BOSTON- The Massachusetts Senate on Thursday, June 19 passed a bill banning the sale, trade or possession of shark fins, often used in many delicacies, in the Commonwealth. Senator Michael O. Moore (D-Millbury), a former Massachusetts environmental police officer, was a co-sponsor of the legislation.

“The practice of shark finning is inhumane and has devastating consequences for our ocean’s ecosystem. As a predator, sharks are at or near the top of the marine food chain and serve to ensure the vitality of our oceans. Due to a high demand for shark fins, these illegal fisheries are cutting off the fins, often with the animal still alive, and then throwing them back into the water where they cannot swim, often dying from shock, blood loss or starvation. This bill, which does not create any additional burden among law-abiding fishermen and women in Massachusetts, will help bring an end to this cruel practice,” said Senator Moore.

An Act Relative to Ocean Ecology and Shark Protection eliminates Massachusetts’ role in the global shark fin market by banning the sale, trade or possession of shark fins. Shark finning refers to the practice of removing a shark’s fins while the remainder of the living shark is cast-off into the ocean, unable to swim and left to die.
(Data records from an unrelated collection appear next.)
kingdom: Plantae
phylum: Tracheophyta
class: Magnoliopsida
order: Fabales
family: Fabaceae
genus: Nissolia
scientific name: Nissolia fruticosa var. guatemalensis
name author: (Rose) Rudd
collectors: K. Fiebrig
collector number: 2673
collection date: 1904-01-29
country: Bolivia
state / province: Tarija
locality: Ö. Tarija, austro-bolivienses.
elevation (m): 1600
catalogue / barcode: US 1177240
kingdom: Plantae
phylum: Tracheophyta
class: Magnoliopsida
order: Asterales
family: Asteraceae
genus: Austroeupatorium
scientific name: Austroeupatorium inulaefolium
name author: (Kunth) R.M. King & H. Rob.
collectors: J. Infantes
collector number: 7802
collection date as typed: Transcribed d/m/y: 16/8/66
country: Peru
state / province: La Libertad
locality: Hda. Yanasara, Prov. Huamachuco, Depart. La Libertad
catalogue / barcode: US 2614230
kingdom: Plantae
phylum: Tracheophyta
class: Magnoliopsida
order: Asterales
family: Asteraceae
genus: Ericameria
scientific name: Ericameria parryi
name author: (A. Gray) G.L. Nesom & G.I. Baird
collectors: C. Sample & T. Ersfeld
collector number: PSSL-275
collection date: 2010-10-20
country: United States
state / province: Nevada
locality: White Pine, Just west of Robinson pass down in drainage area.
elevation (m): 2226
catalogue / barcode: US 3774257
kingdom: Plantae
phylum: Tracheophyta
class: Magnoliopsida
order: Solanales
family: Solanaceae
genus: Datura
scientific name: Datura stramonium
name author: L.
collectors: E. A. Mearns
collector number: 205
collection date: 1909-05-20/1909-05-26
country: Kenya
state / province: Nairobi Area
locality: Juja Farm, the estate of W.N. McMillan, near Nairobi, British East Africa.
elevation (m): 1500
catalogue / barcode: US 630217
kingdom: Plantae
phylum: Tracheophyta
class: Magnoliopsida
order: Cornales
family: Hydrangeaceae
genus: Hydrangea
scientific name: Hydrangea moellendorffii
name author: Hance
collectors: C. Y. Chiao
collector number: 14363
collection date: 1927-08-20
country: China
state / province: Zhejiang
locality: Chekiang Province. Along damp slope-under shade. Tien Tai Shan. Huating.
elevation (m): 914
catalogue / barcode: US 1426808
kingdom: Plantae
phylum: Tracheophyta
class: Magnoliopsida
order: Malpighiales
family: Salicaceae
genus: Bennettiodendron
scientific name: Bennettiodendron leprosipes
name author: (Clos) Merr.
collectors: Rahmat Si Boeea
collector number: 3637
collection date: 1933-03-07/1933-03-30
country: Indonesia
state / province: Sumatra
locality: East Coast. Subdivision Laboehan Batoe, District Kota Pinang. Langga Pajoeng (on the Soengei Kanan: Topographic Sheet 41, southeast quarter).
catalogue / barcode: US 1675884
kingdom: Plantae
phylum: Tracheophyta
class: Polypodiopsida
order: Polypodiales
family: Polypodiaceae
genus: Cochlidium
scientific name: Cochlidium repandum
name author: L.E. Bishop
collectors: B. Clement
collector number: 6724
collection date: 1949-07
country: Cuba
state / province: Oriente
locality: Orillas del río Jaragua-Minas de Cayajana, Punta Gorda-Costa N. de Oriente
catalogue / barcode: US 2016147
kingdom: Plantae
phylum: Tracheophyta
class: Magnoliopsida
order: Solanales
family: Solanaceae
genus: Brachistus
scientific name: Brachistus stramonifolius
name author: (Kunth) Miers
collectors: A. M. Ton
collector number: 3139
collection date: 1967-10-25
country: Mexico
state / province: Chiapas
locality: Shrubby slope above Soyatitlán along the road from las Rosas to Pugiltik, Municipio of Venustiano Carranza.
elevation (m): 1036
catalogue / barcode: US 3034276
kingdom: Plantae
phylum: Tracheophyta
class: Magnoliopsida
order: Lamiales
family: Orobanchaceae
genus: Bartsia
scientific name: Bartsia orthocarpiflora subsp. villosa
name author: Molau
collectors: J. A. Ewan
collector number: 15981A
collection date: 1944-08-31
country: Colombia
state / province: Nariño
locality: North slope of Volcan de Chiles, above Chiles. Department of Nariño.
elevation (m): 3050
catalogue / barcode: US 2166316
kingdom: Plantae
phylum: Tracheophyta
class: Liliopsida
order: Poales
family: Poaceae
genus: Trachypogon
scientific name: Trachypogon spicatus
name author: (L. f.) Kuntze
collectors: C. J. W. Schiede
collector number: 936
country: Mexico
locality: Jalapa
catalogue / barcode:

Scientists warn that sharks are being over-exploited and many species face the threat of extinction. Research has shown that the extinction of sharks, the apex underwater predator, will have a significant impact on the entire ocean ecosystem, which will create a negative impact on the commercial fishing industry.

The legislation exempts smooth-hound and spiny dogfish and skates from the ban, as they are species of sharks caught sustainably by local fisheries. The bill also does not prevent fishers from selling legally caught whole shark, regardless of the species, with its fins naturally attached.

The bill will now be sent to Governor Deval Patrick for his consideration to sign the bill into law.